Aziz et al. found that the latency duration was not related to higher rates of perinatal infection, including ChA and neonatal sepsis, in patients experiencing latency lasting longer than 1 week [24]. Similarly, we also found the duration of latency in the HCA group to be longer than in the control group, and the gestational age at which PPROM occurred was inversely associated with HCA. Hence, strict monitoring of patients in which PPROM occurred before the 34th week may guide clinical intervention and improve outcomes.

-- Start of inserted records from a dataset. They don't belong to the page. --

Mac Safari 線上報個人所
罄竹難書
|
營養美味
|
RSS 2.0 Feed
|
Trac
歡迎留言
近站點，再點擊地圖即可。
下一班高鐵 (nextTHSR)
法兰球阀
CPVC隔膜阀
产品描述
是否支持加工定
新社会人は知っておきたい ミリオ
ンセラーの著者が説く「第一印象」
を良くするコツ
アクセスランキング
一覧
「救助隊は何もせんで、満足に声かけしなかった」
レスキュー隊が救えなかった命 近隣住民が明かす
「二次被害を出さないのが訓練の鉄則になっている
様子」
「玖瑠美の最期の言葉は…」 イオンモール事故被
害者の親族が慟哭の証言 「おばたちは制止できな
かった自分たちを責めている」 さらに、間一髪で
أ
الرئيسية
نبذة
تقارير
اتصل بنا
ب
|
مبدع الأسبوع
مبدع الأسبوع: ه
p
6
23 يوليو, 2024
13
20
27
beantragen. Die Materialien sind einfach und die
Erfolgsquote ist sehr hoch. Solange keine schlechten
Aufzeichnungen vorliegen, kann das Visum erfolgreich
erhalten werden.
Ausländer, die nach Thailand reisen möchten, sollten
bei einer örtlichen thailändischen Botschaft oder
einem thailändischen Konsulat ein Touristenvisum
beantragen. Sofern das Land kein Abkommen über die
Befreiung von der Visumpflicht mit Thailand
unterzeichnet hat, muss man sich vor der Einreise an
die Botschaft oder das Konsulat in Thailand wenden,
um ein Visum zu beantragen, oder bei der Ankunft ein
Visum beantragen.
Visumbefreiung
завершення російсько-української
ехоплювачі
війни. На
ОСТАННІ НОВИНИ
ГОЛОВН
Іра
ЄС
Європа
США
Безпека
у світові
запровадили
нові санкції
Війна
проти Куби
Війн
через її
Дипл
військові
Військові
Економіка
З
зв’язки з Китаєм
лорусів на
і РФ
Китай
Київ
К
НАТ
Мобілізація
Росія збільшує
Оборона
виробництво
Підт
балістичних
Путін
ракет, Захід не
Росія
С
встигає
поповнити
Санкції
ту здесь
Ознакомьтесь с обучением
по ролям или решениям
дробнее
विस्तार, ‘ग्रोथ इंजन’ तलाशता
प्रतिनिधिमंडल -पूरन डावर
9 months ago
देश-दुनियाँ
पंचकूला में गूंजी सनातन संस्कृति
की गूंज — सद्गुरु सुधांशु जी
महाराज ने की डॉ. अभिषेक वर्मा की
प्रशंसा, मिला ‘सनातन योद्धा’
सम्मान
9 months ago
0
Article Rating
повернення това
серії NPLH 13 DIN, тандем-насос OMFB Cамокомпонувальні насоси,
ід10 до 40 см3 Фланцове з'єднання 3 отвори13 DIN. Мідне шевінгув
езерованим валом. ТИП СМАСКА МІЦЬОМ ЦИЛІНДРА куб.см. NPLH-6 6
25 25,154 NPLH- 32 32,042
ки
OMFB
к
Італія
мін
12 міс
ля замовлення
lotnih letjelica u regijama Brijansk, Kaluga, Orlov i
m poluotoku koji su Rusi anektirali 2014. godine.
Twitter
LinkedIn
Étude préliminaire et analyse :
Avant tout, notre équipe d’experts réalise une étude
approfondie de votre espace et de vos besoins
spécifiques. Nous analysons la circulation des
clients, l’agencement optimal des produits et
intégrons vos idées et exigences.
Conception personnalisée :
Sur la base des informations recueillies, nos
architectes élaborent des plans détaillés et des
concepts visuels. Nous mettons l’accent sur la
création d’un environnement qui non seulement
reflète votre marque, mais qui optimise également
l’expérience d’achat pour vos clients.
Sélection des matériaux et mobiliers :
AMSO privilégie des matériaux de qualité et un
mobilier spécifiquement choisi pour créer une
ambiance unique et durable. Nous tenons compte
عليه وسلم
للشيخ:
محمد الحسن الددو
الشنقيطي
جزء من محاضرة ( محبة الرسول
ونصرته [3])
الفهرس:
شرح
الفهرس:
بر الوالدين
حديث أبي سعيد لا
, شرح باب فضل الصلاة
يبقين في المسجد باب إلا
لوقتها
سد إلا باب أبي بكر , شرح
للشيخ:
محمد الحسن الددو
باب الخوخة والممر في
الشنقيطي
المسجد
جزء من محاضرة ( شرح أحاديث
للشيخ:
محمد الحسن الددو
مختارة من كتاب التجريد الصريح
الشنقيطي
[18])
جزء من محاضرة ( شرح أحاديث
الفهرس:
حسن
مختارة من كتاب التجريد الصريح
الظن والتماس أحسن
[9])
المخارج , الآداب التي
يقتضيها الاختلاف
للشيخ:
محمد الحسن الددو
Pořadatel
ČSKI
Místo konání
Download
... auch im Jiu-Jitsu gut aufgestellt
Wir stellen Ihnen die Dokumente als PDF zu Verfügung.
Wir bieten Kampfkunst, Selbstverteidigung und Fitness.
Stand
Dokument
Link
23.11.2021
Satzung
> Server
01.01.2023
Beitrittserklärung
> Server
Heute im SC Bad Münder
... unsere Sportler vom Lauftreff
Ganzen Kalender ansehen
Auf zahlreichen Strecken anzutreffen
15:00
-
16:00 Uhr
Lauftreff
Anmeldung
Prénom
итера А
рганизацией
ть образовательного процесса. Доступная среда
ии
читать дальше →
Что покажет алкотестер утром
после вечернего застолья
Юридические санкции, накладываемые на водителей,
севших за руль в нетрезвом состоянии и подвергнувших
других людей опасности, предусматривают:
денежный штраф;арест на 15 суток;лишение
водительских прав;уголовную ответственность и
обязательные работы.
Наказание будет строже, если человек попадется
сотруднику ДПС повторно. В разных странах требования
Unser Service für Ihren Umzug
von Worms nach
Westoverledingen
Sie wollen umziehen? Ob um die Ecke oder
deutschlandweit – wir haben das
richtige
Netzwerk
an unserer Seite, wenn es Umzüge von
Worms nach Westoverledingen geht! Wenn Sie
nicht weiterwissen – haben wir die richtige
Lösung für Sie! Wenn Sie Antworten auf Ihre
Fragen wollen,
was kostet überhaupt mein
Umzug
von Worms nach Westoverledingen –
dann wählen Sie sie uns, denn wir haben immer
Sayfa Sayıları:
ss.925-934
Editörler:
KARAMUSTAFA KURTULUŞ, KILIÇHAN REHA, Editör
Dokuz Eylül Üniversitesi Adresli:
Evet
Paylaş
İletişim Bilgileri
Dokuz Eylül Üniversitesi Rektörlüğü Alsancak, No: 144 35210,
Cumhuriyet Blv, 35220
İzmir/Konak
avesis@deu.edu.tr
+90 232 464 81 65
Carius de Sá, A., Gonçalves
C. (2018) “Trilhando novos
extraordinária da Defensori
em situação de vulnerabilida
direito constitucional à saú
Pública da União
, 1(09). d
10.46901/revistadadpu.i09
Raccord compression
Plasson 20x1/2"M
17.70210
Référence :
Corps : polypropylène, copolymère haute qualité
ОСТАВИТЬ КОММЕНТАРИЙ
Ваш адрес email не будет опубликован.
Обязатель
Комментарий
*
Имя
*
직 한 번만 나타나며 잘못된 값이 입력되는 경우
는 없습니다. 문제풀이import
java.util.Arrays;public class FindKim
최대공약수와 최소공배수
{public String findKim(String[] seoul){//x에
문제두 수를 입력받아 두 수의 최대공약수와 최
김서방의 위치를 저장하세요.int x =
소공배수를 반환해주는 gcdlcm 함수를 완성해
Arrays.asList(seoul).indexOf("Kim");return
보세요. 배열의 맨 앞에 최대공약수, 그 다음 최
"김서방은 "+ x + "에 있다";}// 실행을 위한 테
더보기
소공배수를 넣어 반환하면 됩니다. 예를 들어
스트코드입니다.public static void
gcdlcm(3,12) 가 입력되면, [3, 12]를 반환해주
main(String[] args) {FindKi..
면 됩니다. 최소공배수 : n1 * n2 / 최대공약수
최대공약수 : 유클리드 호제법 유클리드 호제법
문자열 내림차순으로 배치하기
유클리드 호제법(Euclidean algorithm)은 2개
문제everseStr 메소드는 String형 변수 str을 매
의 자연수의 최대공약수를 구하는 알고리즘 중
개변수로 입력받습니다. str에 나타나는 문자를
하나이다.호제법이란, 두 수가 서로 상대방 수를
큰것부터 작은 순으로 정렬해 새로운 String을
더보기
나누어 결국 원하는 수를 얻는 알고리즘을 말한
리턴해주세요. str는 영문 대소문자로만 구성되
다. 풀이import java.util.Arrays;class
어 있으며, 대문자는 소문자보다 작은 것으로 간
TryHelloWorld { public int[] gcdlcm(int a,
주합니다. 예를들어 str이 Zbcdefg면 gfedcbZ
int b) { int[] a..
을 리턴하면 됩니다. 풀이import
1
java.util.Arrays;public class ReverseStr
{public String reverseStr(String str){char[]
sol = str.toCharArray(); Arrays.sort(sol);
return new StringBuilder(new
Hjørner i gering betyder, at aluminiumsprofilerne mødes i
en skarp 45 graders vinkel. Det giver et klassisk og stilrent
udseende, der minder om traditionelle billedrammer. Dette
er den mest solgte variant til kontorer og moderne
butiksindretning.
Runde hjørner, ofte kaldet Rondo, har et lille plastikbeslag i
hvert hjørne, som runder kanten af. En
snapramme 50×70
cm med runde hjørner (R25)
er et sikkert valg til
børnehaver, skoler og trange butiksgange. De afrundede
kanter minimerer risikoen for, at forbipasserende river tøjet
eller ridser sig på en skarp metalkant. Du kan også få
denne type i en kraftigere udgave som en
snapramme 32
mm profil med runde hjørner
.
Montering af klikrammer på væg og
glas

Previous studies have identified adverse neonatal outcomes such as neonatal pneumonia, bronchopulmonary dysplasia, cystic periventricular leukomalacia, intraventricular hemorrhage, cerebral palsy, and neonatal early-onset sepsis to be associated with HCA [6-8,11,12,16]. We found that infants in the HCA group were more likely to suffer morbidity than those in the control group. Adverse neonatal outcomes such as bronchopulmonary dysplasia, neonatal pneumonia, bronchopulmonary dysplasia, early-onset neonatal sepsis, and neonatal mortality were significantly associated with HCA. Although neonatal respiratory distress syndrome was not associated with HCA in this study, HCA was associated with increased risk of bronchopulmonary dysplasia. This may be explained by a maturational effect accelerated by adrenal stimulation in HCA, which in turn may influence lung susceptibility to further injury, fostering bronchopulmonary dysplasia [17]. The decreased proliferation of epithelial, endothelial, and smooth muscle cells and increased apoptosis observed in the distal airways of fetal lungs exposed to ChA might be responsible for the development of bronchopulmonary dysplasia [37].

Conclusions

HCA is associated with the gestational age of PPROM, amniotic fluid index, duration of latency, and serum CRP level before delivery, resulting in poor outcomes such as bronchopulmonary dysplasia, early-onset sepsis, and neonatal morality in preterm infants. Detection of factors predicting HCA and evaluation of the risk of HCA for the patients with PPROM before the 34th week of gestation may facilitate preemptive treatment and improvement in neonatal outcomes. Further prospective studies are required to validate our observations and explore more sensitive and specific predictive factors for HCA and the relationship between HCA and adverse neonatal outcomes.